» **TEXTO SELECCIONADO**:
::::::::

El pecado venial no destruye nuestra
unión de amistad con Dios. No proviene de un amor desordenado a sí mismo como a
último fin y meta. El justo sigue dirigiendo toda su actividad hacia una
perfecta unión con Dios en los cielos. Sin embargo el pecado venial es una
señal de aviso. Indica que nuestro amor a Dios no es tan fuerte como debiera
ser. Nos previene contra un futuro peligro. Pecados veniales continuados
engendran una actitud de endurecimiento que puede conducir finalmente a la
total ruptura de nuestra amistad con Dios.
EL AMOR Y LAS DEMÁS VIRTUDES
¿No hemos puesto demasiado énfasis al
hablar del amor? ¿Podemos ignorar las demás virtudes: prudencia, justicia,
fortaleza, templanza? Tales virtudes tienen su puesto en la vida del cristiano,
pero no son las más importantes. Su finalidad es regular y controlar los
distintos apetitos o tendencias del hombre. Por ejemplo, la paciencia modera
nuestro genio. Sin embargo, el amor inclina al hombre hacia su último fin. El
amor debe dirigir a las demás virtudes y a sus actos hacia el fin último del hombre.

::::::::

Extractos del conjunto de datos
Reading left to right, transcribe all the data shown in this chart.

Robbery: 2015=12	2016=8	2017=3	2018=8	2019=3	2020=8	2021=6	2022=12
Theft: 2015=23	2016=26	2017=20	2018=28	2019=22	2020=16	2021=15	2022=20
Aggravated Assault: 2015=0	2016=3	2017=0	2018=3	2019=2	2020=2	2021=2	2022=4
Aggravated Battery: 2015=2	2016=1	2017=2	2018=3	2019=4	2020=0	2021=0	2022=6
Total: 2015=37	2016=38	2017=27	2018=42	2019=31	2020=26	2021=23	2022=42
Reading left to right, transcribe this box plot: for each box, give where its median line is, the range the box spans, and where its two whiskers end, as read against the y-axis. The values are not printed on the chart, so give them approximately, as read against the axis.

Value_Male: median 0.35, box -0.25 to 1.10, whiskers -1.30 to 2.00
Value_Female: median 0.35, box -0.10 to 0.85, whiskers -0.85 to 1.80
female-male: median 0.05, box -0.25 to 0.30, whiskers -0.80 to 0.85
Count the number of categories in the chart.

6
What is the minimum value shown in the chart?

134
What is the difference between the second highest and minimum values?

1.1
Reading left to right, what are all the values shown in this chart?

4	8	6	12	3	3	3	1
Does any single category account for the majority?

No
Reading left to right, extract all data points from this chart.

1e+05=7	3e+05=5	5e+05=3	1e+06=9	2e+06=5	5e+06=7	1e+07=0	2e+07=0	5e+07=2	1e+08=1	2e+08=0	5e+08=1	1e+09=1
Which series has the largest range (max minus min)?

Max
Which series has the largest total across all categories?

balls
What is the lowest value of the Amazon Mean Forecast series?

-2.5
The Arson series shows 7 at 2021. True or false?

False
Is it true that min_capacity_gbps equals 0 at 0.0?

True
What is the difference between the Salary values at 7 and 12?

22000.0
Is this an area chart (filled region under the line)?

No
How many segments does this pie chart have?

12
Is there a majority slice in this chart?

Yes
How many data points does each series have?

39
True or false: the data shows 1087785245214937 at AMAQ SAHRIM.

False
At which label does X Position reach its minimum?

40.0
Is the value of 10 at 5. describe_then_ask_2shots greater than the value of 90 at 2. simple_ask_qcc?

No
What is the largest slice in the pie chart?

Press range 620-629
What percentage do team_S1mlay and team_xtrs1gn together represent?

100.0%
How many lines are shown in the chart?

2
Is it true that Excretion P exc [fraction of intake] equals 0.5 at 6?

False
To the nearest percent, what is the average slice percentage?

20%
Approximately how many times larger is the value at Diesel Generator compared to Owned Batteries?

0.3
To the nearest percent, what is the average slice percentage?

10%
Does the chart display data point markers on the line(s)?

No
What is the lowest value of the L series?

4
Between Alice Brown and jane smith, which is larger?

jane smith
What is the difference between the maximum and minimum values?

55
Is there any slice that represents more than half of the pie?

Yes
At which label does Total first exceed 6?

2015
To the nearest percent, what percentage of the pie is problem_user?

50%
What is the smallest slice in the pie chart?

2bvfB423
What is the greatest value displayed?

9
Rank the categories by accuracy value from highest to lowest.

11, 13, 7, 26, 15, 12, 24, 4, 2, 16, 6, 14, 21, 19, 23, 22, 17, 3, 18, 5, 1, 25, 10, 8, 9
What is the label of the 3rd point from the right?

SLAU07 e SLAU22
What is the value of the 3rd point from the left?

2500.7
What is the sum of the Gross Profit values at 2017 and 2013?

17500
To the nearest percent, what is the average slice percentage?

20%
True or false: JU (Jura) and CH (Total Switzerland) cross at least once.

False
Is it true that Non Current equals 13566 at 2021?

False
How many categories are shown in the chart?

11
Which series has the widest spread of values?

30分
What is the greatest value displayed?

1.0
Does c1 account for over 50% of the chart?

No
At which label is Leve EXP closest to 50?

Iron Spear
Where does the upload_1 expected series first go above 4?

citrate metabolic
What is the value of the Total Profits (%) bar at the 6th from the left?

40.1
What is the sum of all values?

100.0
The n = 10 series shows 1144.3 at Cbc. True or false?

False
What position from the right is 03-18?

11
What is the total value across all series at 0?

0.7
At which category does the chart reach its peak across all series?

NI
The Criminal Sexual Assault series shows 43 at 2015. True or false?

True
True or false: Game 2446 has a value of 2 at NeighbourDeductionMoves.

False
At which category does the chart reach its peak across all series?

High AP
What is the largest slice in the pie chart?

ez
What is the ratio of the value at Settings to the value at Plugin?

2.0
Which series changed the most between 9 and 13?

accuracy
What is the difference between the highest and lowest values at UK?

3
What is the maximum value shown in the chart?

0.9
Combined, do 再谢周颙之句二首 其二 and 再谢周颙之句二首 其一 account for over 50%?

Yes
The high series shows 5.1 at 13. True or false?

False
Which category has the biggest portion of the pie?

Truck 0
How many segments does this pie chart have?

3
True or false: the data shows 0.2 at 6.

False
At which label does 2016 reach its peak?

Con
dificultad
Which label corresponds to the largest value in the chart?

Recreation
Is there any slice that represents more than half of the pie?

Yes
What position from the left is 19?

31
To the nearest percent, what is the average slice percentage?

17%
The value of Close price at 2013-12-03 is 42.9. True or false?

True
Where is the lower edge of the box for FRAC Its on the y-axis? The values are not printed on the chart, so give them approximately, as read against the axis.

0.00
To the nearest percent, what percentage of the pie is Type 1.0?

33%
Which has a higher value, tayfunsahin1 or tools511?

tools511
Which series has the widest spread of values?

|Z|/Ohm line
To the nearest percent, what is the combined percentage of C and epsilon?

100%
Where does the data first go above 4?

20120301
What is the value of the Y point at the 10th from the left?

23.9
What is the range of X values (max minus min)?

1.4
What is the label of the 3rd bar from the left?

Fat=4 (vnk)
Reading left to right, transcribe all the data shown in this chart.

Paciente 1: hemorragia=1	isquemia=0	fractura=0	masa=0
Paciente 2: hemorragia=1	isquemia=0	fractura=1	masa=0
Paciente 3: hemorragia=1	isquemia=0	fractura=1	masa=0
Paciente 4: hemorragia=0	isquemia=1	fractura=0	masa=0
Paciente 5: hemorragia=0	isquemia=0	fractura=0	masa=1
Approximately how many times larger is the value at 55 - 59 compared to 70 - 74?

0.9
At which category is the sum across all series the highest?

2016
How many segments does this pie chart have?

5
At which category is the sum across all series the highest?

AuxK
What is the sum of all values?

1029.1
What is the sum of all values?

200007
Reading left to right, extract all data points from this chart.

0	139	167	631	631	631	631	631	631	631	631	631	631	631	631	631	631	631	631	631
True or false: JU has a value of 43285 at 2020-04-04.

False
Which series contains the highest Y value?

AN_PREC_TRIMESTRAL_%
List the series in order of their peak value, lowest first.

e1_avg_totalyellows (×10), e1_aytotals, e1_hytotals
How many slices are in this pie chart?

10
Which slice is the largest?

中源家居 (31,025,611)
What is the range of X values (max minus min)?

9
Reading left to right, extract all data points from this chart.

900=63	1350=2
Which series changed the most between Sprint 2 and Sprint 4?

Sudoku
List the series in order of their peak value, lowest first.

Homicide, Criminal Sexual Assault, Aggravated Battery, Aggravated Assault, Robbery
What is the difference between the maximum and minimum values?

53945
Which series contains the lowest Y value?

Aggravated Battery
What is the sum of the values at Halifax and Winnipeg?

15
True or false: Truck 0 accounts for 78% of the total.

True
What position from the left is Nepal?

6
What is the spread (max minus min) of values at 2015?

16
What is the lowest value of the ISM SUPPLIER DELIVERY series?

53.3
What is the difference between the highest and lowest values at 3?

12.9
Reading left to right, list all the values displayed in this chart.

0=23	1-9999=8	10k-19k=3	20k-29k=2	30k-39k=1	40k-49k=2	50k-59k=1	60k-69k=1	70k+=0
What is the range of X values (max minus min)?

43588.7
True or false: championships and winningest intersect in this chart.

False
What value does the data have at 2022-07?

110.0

::::::::

» **PROBLEMA 1**:
Por favor, devuelve sin cambios el fragmento del texto seleccionado que va desde "EL AMOR Y LAS" hasta "último del hombre.".
» **PROBLEMA 2**:
Según el texto seleccionado, ¿cuál es la finalidad de virtudes como la prudencia, la justicia, la fortaleza y la templanza?
Los registros provienen de otra fuente.

» **RESPUESTA FINAL 1**:
EL AMOR Y LAS DEMÁS VIRTUDES
¿No hemos puesto demasiado énfasis al
hablar del amor? ¿Podemos ignorar las demás virtudes: prudencia, justicia,
fortaleza, templanza? Tales virtudes tienen su puesto en la vida del cristiano,
pero no son las más importantes. Su finalidad es regular y controlar los
distintos apetitos o tendencias del hombre. Por ejemplo, la paciencia modera
nuestro genio. Sin embargo, el amor inclina al hombre hacia su último fin. El
amor debe dirigir a las demás virtudes y a sus actos hacia el fin último del hombre.

» **RESPUESTA FINAL 2**:
Regular y controlar los distintos apetitos o tendencias del hombre.